Final answer:
The correct method to determine the total number of logs in 10 rows with each row having one less log than the one below is option c) 20 + 19 + 18 + ... + 11, which sums the number of logs in each row, representing an arithmetic progression.
Step-by-step explanation:
To determine the total number of logs in 10 rows when Alberto is stacking firewood with 20 logs on the bottom row and each subsequent row having 1 fewer log than the row below, we should look for a formula that represents the sum of an arithmetic sequence. The options given are:
- 20 * 9
- 10 * (10 + 1) / 2
- 20 + 19 + 18 + ... + 11
- 20 * 2^9
The correct way to determine the total number of logs in this scenario is option c) 20 + 19 + 18 + ... + 11. This is because it directly sums the decreasing number of logs in each row, representing an arithmetic sequence with a difference of -1 between each term. Option b) represents the sum of the first 10 natural numbers, which is not relevant to this question. Options a) and d) do not correspond to the sequence presented by the stacking of firewood.

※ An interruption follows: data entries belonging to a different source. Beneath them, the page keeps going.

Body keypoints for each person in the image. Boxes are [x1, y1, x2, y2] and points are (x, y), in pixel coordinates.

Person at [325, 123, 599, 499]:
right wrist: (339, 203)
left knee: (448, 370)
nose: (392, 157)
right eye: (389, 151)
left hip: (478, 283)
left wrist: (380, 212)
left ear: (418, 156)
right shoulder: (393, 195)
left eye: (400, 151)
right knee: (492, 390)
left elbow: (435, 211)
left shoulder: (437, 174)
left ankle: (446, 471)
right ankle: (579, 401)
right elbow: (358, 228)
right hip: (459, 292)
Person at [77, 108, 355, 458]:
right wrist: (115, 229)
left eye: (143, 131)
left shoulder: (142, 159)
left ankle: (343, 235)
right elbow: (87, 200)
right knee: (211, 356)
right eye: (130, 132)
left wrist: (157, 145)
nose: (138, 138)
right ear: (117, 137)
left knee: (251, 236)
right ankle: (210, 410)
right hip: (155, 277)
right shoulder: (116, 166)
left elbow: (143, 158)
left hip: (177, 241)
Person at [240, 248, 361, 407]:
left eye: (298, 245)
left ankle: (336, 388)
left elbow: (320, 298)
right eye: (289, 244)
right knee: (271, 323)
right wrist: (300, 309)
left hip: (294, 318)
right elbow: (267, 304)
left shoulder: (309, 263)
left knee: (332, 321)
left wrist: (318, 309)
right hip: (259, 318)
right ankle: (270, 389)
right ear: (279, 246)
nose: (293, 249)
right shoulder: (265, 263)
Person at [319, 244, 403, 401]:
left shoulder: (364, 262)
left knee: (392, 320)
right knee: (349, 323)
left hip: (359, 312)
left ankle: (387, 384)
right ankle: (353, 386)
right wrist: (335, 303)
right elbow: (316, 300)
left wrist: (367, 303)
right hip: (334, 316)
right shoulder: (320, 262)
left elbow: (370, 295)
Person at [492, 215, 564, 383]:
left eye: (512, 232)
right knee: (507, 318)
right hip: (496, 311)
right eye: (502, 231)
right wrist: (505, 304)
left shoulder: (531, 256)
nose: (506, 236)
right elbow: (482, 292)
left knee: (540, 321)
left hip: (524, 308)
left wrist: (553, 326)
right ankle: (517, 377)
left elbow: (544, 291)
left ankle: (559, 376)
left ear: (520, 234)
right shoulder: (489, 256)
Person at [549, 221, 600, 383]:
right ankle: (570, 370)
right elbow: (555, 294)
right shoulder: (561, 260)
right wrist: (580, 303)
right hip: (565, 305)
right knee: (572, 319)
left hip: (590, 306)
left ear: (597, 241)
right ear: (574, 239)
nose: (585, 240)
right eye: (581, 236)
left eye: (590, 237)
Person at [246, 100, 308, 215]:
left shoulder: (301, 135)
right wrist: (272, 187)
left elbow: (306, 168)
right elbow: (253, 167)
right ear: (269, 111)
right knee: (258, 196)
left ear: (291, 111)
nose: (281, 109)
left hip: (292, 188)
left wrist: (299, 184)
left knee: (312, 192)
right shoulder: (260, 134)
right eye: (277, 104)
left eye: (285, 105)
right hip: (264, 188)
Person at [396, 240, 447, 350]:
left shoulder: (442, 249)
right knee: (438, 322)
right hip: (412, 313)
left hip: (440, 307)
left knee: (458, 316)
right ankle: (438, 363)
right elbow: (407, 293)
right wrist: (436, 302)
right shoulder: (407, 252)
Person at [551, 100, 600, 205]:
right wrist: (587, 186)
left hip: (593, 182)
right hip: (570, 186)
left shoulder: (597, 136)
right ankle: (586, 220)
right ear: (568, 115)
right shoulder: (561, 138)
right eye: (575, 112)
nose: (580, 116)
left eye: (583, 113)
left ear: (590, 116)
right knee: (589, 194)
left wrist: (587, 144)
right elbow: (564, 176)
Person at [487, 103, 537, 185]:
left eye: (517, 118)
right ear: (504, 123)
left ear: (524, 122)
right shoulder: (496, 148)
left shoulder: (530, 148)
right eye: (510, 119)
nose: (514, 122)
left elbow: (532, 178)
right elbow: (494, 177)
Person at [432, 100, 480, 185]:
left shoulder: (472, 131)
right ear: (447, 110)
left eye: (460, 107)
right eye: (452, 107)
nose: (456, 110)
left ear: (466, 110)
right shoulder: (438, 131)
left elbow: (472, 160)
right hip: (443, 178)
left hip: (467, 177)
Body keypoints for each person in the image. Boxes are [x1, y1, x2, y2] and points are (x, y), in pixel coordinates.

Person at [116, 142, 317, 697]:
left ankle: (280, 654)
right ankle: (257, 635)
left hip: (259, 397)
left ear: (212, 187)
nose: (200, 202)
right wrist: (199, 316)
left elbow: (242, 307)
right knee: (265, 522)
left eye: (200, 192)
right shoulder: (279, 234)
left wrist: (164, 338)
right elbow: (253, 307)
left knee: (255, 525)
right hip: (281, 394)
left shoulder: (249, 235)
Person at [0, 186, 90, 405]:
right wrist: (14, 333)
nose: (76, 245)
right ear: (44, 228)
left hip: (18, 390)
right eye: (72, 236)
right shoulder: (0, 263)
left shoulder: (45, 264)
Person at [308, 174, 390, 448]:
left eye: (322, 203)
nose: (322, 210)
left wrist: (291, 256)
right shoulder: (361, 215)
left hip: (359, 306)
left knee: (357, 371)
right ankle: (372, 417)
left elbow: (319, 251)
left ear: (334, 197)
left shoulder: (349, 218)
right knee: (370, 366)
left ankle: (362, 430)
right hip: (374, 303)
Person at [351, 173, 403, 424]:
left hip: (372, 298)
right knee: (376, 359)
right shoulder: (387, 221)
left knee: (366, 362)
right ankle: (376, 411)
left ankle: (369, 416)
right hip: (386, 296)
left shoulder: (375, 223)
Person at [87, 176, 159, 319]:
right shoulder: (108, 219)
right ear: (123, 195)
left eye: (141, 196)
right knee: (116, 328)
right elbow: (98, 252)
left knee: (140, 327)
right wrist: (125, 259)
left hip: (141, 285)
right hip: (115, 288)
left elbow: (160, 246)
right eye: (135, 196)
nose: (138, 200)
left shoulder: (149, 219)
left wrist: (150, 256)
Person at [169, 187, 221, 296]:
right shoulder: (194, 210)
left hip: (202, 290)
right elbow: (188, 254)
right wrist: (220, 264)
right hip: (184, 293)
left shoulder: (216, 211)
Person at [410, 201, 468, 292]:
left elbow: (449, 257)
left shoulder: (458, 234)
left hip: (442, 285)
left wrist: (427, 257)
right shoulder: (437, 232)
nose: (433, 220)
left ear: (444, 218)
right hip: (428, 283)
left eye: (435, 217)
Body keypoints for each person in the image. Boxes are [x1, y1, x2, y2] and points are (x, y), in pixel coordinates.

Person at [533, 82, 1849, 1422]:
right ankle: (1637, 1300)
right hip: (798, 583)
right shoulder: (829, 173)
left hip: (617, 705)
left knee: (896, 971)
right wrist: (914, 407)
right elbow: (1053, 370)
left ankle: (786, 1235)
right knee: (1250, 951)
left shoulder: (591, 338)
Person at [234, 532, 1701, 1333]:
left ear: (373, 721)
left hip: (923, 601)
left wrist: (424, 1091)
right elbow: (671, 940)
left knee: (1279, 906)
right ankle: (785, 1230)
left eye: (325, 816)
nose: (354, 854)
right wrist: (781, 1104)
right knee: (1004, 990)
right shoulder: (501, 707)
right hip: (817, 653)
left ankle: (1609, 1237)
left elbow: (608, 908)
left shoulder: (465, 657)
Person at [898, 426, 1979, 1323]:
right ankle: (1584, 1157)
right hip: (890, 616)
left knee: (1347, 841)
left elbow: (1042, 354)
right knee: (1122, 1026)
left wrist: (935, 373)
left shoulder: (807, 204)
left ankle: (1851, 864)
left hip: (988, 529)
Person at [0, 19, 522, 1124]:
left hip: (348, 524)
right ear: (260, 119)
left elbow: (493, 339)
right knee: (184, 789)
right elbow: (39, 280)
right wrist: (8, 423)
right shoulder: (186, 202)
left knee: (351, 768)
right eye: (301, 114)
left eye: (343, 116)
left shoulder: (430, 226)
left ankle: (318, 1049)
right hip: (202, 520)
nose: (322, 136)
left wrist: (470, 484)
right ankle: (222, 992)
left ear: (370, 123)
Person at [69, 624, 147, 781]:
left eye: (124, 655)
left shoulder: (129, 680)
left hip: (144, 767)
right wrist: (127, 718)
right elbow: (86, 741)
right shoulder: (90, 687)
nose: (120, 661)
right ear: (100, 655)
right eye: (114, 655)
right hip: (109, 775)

The arithmetic sequence starts with 20 logs in the bottom row and decreases by 1 log in each row above. By the 10th row, there would be 20 - (10 - 1) = 11 logs. The sum of this sequence can be found using the formula for the sum of an arithmetic series Sn = n/2 (a1 + an), where n is the number of terms, a1 is the first term, and an is the last term. In this case, n = 10, a1 = 20, and an = 11, so the sum S10 = 10/2 * (20 + 11) = 5 * 31 = 155.